31-7-2023 (ISLAMABAD) Pakistan police are investigating a suicide blast that killed at least 44 people at a political gathering of the Islamist party Jamiat Ulema-e-Islam-F (JUI-F) in the town of Khar in the northwestern Bajaur district. The JUI-F is a key government coalition partner led by a firebrand cleric, and around 400 members were waiting for speeches to begin when the attacker detonated his vest near the front stage. No group has claimed responsibility for the attack, but the Pakistani Taliban, who operate in the area, have denied being behind it. The local chapter of the Islamic State group, who have targeted JUI-F rallies and leaders in the past, have not yet commented on the attack. The blast has raised fears of violence during Pakistan’s upcoming national elections, scheduled to be held by mid-November or earlier.
The attack occurred just 45km from the Afghan border, in an area where militancy has been rising since the Taliban took control of Kabul in 2021. The blast site was covered with blood-stained shoes and prayer caps, along with ball bearings and steel bolts from the suicide vest. Thousands of mourners attended the first funeral ceremonies, including for two young cousins aged 16 and 17.
Pakistan has seen a sharp rise in militant attacks since the Afghan Taliban surged back to power in neighboring Afghanistan in 2021. The militant assaults have been focused in regions abutting Afghanistan, and Islamabad alleges some are being planned on Afghan soil – a charge that Kabul denies. Pakistan was once plagued by almost daily bombings, but a major military clearance operation launched in 2014 in northwestern areas that were formerly Pakistani Taliban strongholds largely restored order. The seven remote former tribal districts that border Afghanistan, of which Bajaur is one, were later brought into the legal and administrative mainstream after the passage of legislation in 2018. Analysts say militants in the former tribal areas have become emboldened since the return of the Afghan Taliban.

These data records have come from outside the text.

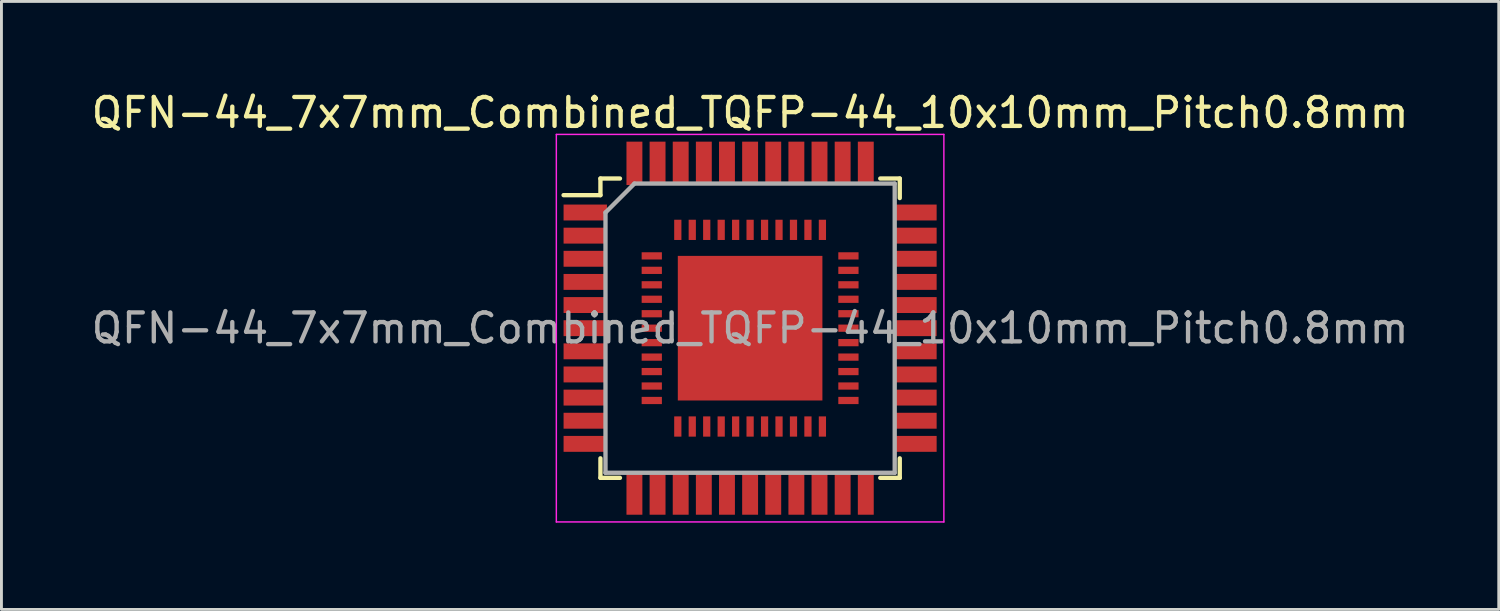
<source format=kicad_pcb>
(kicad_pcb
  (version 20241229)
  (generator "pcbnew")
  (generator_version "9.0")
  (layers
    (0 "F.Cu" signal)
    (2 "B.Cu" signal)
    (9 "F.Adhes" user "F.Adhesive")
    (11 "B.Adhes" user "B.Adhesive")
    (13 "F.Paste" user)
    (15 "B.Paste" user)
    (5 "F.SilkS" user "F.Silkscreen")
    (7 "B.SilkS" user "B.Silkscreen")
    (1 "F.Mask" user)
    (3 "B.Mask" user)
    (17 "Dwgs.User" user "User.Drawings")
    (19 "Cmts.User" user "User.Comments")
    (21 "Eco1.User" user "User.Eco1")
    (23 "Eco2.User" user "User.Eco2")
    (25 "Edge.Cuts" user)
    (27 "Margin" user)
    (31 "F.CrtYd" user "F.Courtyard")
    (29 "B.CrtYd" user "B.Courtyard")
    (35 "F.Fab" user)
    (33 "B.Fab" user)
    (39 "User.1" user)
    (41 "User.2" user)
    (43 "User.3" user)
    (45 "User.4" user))
  (footprint "QFN-44_7x7mm_Combined_TQFP-44_10x10mm_Pitch0.8mm"
    (layer "F.Cu")
    (at 22.887 8.298)
    (property "Reference" "QFN-44_7x7mm_Combined_TQFP-44_10x10mm_Pitch0.8mm" (at 0 -7.45 0) (layer "F.SilkS") (effects (font (size 1 1) (thickness 0.15))))
    (attr smd)
    (fp_line (start -5.175 -5.175) (end -5.175 -4.6) (stroke (width 0.15) (type solid)) (layer "F.SilkS"))
    (fp_line (start -5.175 -5.175) (end -4.5 -5.175) (stroke (width 0.15) (type solid)) (layer "F.SilkS"))
    (fp_line (start -5.175 -4.6) (end -6.45 -4.6) (stroke (width 0.15) (type solid)) (layer "F.SilkS"))
    (fp_line (start -5.175 5.175) (end -5.175 4.5) (stroke (width 0.15) (type solid)) (layer "F.SilkS"))
    (fp_line (start -5.175 5.175) (end -4.5 5.175) (stroke (width 0.15) (type solid)) (layer "F.SilkS"))
    (fp_line (start 5.175 -5.175) (end 4.5 -5.175) (stroke (width 0.15) (type solid)) (layer "F.SilkS"))
    (fp_line (start 5.175 -5.175) (end 5.175 -4.5) (stroke (width 0.15) (type solid)) (layer "F.SilkS"))
    (fp_line (start 5.175 5.175) (end 4.5 5.175) (stroke (width 0.15) (type solid)) (layer "F.SilkS"))
    (fp_line (start 5.175 5.175) (end 5.175 4.5) (stroke (width 0.15) (type solid)) (layer "F.SilkS"))
    (fp_line (start -6.7 -6.7) (end -6.7 6.7) (stroke (width 0.05) (type solid)) (layer "F.CrtYd"))
    (fp_line (start -6.7 -6.7) (end 6.7 -6.7) (stroke (width 0.05) (type solid)) (layer "F.CrtYd"))
    (fp_line (start -6.7 6.7) (end 6.7 6.7) (stroke (width 0.05) (type solid)) (layer "F.CrtYd"))
    (fp_line (start 6.7 -6.7) (end 6.7 6.7) (stroke (width 0.05) (type solid)) (layer "F.CrtYd"))
    (fp_line (start -5 -4) (end -4 -5) (stroke (width 0.15) (type solid)) (layer "F.Fab"))
    (fp_line (start -5 5) (end -5 -4) (stroke (width 0.15) (type solid)) (layer "F.Fab"))
    (fp_line (start -4 -5) (end 5 -5) (stroke (width 0.15) (type solid)) (layer "F.Fab"))
    (fp_line (start 5 -5) (end 5 5) (stroke (width 0.15) (type solid)) (layer "F.Fab"))
    (fp_line (start 5 5) (end -5 5) (stroke (width 0.15) (type solid)) (layer "F.Fab"))
    (fp_text user "${REFERENCE}" (at 0 0 0) (layer "F.Fab") (effects (font (size 1 1) (thickness 0.15))))
    (pad "1" smd rect (at -5.7 -4) (size 1.5 0.55) (layers "F.Cu" "F.Mask" "F.Paste"))
    (pad "1" smd rect (at -3.4 -2.5 90) (size 0.25 0.7) (layers "F.Cu" "F.Mask" "F.Paste"))
    (pad "2" smd rect (at -5.7 -3.2) (size 1.5 0.55) (layers "F.Cu" "F.Mask" "F.Paste"))
    (pad "2" smd rect (at -3.4 -2 90) (size 0.25 0.7) (layers "F.Cu" "F.Mask" "F.Paste"))
    (pad "3" smd rect (at -5.7 -2.4) (size 1.5 0.55) (layers "F.Cu" "F.Mask" "F.Paste"))
    (pad "3" smd rect (at -3.4 -1.5 90) (size 0.25 0.7) (layers "F.Cu" "F.Mask" "F.Paste"))
    (pad "4" smd rect (at -5.7 -1.6) (size 1.5 0.55) (layers "F.Cu" "F.Mask" "F.Paste"))
    (pad "4" smd rect (at -3.4 -1 90) (size 0.25 0.7) (layers "F.Cu" "F.Mask" "F.Paste"))
    (pad "5" smd rect (at -5.7 -0.8) (size 1.5 0.55) (layers "F.Cu" "F.Mask" "F.Paste"))
    (pad "5" smd rect (at -3.4 -0.5 90) (size 0.25 0.7) (layers "F.Cu" "F.Mask" "F.Paste"))
    (pad "6" smd rect (at -5.7 0) (size 1.5 0.55) (layers "F.Cu" "F.Mask" "F.Paste"))
    (pad "6" smd rect (at -3.4 0 90) (size 0.25 0.7) (layers "F.Cu" "F.Mask" "F.Paste"))
    (pad "7" smd rect (at -5.7 0.8) (size 1.5 0.55) (layers "F.Cu" "F.Mask" "F.Paste"))
    (pad "7" smd rect (at -3.4 0.5 90) (size 0.25 0.7) (layers "F.Cu" "F.Mask" "F.Paste"))
    (pad "8" smd rect (at -5.7 1.6) (size 1.5 0.55) (layers "F.Cu" "F.Mask" "F.Paste"))
    (pad "8" smd rect (at -3.4 1 90) (size 0.25 0.7) (layers "F.Cu" "F.Mask" "F.Paste"))
    (pad "9" smd rect (at -5.7 2.4) (size 1.5 0.55) (layers "F.Cu" "F.Mask" "F.Paste"))
    (pad "9" smd rect (at -3.4 1.5 90) (size 0.25 0.7) (layers "F.Cu" "F.Mask" "F.Paste"))
    (pad "10" smd rect (at -5.7 3.2) (size 1.5 0.55) (layers "F.Cu" "F.Mask" "F.Paste"))
    (pad "10" smd rect (at -3.4 2 90) (size 0.25 0.7) (layers "F.Cu" "F.Mask" "F.Paste"))
    (pad "11" smd rect (at -5.7 4) (size 1.5 0.55) (layers "F.Cu" "F.Mask" "F.Paste"))
    (pad "11" smd rect (at -3.4 2.5 90) (size 0.25 0.7) (layers "F.Cu" "F.Mask" "F.Paste"))
    (pad "12" smd rect (at -4 5.7 90) (size 1.5 0.55) (layers "F.Cu" "F.Mask" "F.Paste"))
    (pad "12" smd rect (at -2.5 3.4 180) (size 0.25 0.7) (layers "F.Cu" "F.Mask" "F.Paste"))
    (pad "13" smd rect (at -3.2 5.7 90) (size 1.5 0.55) (layers "F.Cu" "F.Mask" "F.Paste"))
    (pad "13" smd rect (at -2 3.4 180) (size 0.25 0.7) (layers "F.Cu" "F.Mask" "F.Paste"))
    (pad "14" smd rect (at -2.4 5.7 90) (size 1.5 0.55) (layers "F.Cu" "F.Mask" "F.Paste"))
    (pad "14" smd rect (at -1.5 3.4 180) (size 0.25 0.7) (layers "F.Cu" "F.Mask" "F.Paste"))
    (pad "15" smd rect (at -1.6 5.7 90) (size 1.5 0.55) (layers "F.Cu" "F.Mask" "F.Paste"))
    (pad "15" smd rect (at -1 3.4 180) (size 0.25 0.7) (layers "F.Cu" "F.Mask" "F.Paste"))
    (pad "16" smd rect (at -0.8 5.7 90) (size 1.5 0.55) (layers "F.Cu" "F.Mask" "F.Paste"))
    (pad "16" smd rect (at -0.5 3.4 180) (size 0.25 0.7) (layers "F.Cu" "F.Mask" "F.Paste"))
    (pad "17" smd rect (at 0 3.4 180) (size 0.25 0.7) (layers "F.Cu" "F.Mask" "F.Paste"))
    (pad "17" smd rect (at 0 5.7 90) (size 1.5 0.55) (layers "F.Cu" "F.Mask" "F.Paste"))
    (pad "18" smd rect (at 0.5 3.4 180) (size 0.25 0.7) (layers "F.Cu" "F.Mask" "F.Paste"))
    (pad "18" smd rect (at 0.8 5.7 90) (size 1.5 0.55) (layers "F.Cu" "F.Mask" "F.Paste"))
    (pad "19" smd rect (at 1 3.4 180) (size 0.25 0.7) (layers "F.Cu" "F.Mask" "F.Paste"))
    (pad "19" smd rect (at 1.6 5.7 90) (size 1.5 0.55) (layers "F.Cu" "F.Mask" "F.Paste"))
    (pad "20" smd rect (at 1.5 3.4 180) (size 0.25 0.7) (layers "F.Cu" "F.Mask" "F.Paste"))
    (pad "20" smd rect (at 2.4 5.7 90) (size 1.5 0.55) (layers "F.Cu" "F.Mask" "F.Paste"))
    (pad "21" smd rect (at 2 3.4 180) (size 0.25 0.7) (layers "F.Cu" "F.Mask" "F.Paste"))
    (pad "21" smd rect (at 3.2 5.7 90) (size 1.5 0.55) (layers "F.Cu" "F.Mask" "F.Paste"))
    (pad "22" smd rect (at 2.5 3.4 180) (size 0.25 0.7) (layers "F.Cu" "F.Mask" "F.Paste"))
    (pad "22" smd rect (at 4 5.7 90) (size 1.5 0.55) (layers "F.Cu" "F.Mask" "F.Paste"))
    (pad "23" smd rect (at 3.4 2.5 90) (size 0.25 0.7) (layers "F.Cu" "F.Mask" "F.Paste"))
    (pad "23" smd rect (at 5.7 4) (size 1.5 0.55) (layers "F.Cu" "F.Mask" "F.Paste"))
    (pad "24" smd rect (at 3.4 2 90) (size 0.25 0.7) (layers "F.Cu" "F.Mask" "F.Paste"))
    (pad "24" smd rect (at 5.7 3.2) (size 1.5 0.55) (layers "F.Cu" "F.Mask" "F.Paste"))
    (pad "25" smd rect (at 3.4 1.5 90) (size 0.25 0.7) (layers "F.Cu" "F.Mask" "F.Paste"))
    (pad "25" smd rect (at 5.7 2.4) (size 1.5 0.55) (layers "F.Cu" "F.Mask" "F.Paste"))
    (pad "26" smd rect (at 3.4 1 90) (size 0.25 0.7) (layers "F.Cu" "F.Mask" "F.Paste"))
    (pad "26" smd rect (at 5.7 1.6) (size 1.5 0.55) (layers "F.Cu" "F.Mask" "F.Paste"))
    (pad "27" smd rect (at 3.4 0.5 90) (size 0.25 0.7) (layers "F.Cu" "F.Mask" "F.Paste"))
    (pad "27" smd rect (at 5.7 0.8) (size 1.5 0.55) (layers "F.Cu" "F.Mask" "F.Paste"))
    (pad "28" smd rect (at 3.4 0 90) (size 0.25 0.7) (layers "F.Cu" "F.Mask" "F.Paste"))
    (pad "28" smd rect (at 5.7 0) (size 1.5 0.55) (layers "F.Cu" "F.Mask" "F.Paste"))
    (pad "29" smd rect (at 3.4 -0.5 90) (size 0.25 0.7) (layers "F.Cu" "F.Mask" "F.Paste"))
    (pad "29" smd rect (at 5.7 -0.8) (size 1.5 0.55) (layers "F.Cu" "F.Mask" "F.Paste"))
    (pad "30" smd rect (at 3.4 -1 90) (size 0.25 0.7) (layers "F.Cu" "F.Mask" "F.Paste"))
    (pad "30" smd rect (at 5.7 -1.6) (size 1.5 0.55) (layers "F.Cu" "F.Mask" "F.Paste"))
    (pad "31" smd rect (at 3.4 -1.5 90) (size 0.25 0.7) (layers "F.Cu" "F.Mask" "F.Paste"))
    (pad "31" smd rect (at 5.7 -2.4) (size 1.5 0.55) (layers "F.Cu" "F.Mask" "F.Paste"))
    (pad "32" smd rect (at 3.4 -2 90) (size 0.25 0.7) (layers "F.Cu" "F.Mask" "F.Paste"))
    (pad "32" smd rect (at 5.7 -3.2) (size 1.5 0.55) (layers "F.Cu" "F.Mask" "F.Paste"))
    (pad "33" smd rect (at 3.4 -2.5 90) (size 0.25 0.7) (layers "F.Cu" "F.Mask" "F.Paste"))
    (pad "33" smd rect (at 5.7 -4) (size 1.5 0.55) (layers "F.Cu" "F.Mask" "F.Paste"))
    (pad "34" smd rect (at 2.5 -3.4 180) (size 0.25 0.7) (layers "F.Cu" "F.Mask" "F.Paste"))
    (pad "34" smd rect (at 4 -5.7 90) (size 1.5 0.55) (layers "F.Cu" "F.Mask" "F.Paste"))
    (pad "35" smd rect (at 2 -3.4 180) (size 0.25 0.7) (layers "F.Cu" "F.Mask" "F.Paste"))
    (pad "35" smd rect (at 3.2 -5.7 90) (size 1.5 0.55) (layers "F.Cu" "F.Mask" "F.Paste"))
    (pad "36" smd rect (at 1.5 -3.4 180) (size 0.25 0.7) (layers "F.Cu" "F.Mask" "F.Paste"))
    (pad "36" smd rect (at 2.4 -5.7 90) (size 1.5 0.55) (layers "F.Cu" "F.Mask" "F.Paste"))
    (pad "37" smd rect (at 1 -3.4 180) (size 0.25 0.7) (layers "F.Cu" "F.Mask" "F.Paste"))
    (pad "37" smd rect (at 1.6 -5.7 90) (size 1.5 0.55) (layers "F.Cu" "F.Mask" "F.Paste"))
    (pad "38" smd rect (at 0.5 -3.4 180) (size 0.25 0.7) (layers "F.Cu" "F.Mask" "F.Paste"))
    (pad "38" smd rect (at 0.8 -5.7 90) (size 1.5 0.55) (layers "F.Cu" "F.Mask" "F.Paste"))
    (pad "39" smd rect (at 0 -5.7 90) (size 1.5 0.55) (layers "F.Cu" "F.Mask" "F.Paste"))
    (pad "39" smd rect (at 0 -3.4 180) (size 0.25 0.7) (layers "F.Cu" "F.Mask" "F.Paste"))
    (pad "40" smd rect (at -0.8 -5.7 90) (size 1.5 0.55) (layers "F.Cu" "F.Mask" "F.Paste"))
    (pad "40" smd rect (at -0.5 -3.4 180) (size 0.25 0.7) (layers "F.Cu" "F.Mask" "F.Paste"))
    (pad "41" smd rect (at -1.6 -5.7 90) (size 1.5 0.55) (layers "F.Cu" "F.Mask" "F.Paste"))
    (pad "41" smd rect (at -1 -3.4 180) (size 0.25 0.7) (layers "F.Cu" "F.Mask" "F.Paste"))
    (pad "42" smd rect (at -2.4 -5.7 90) (size 1.5 0.55) (layers "F.Cu" "F.Mask" "F.Paste"))
    (pad "42" smd rect (at -1.5 -3.4 180) (size 0.25 0.7) (layers "F.Cu" "F.Mask" "F.Paste"))
    (pad "43" smd rect (at -3.2 -5.7 90) (size 1.5 0.55) (layers "F.Cu" "F.Mask" "F.Paste"))
    (pad "43" smd rect (at -2 -3.4 180) (size 0.25 0.7) (layers "F.Cu" "F.Mask" "F.Paste"))
    (pad "43" smd rect (at 0 0 180) (size 5 5) (layers "F.Cu" "F.Mask" "F.Paste"))
    (pad "44" smd rect (at -4 -5.7 90) (size 1.5 0.55) (layers "F.Cu" "F.Mask" "F.Paste"))
    (pad "44" smd rect (at -2.5 -3.4 180) (size 0.25 0.7) (layers "F.Cu" "F.Mask" "F.Paste")))
  (gr_rect
    (start -3 -3)
    (end 48.774 18.023)
    (stroke (width 0.1) (type default))
    (fill no)
    (layer "Edge.Cuts")))
</source>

The blast coincides with a visit to the country by a senior delegation of Chinese officials, including Vice Premier He Lifeng, who arrived in the capital Sunday evening. The JUI-F’s leader, cleric Fazl-ur-Rehman, has in the past operated as a facilitator for talks between the government and Tehreek-e-Taliban Pakistan (TTP), a rival of the Islamic State group. Last year, the Islamic State claimed responsibility for attacks against religious scholars affiliated with JUI-F, which has a huge network of mosques and schools in the north and west of the country.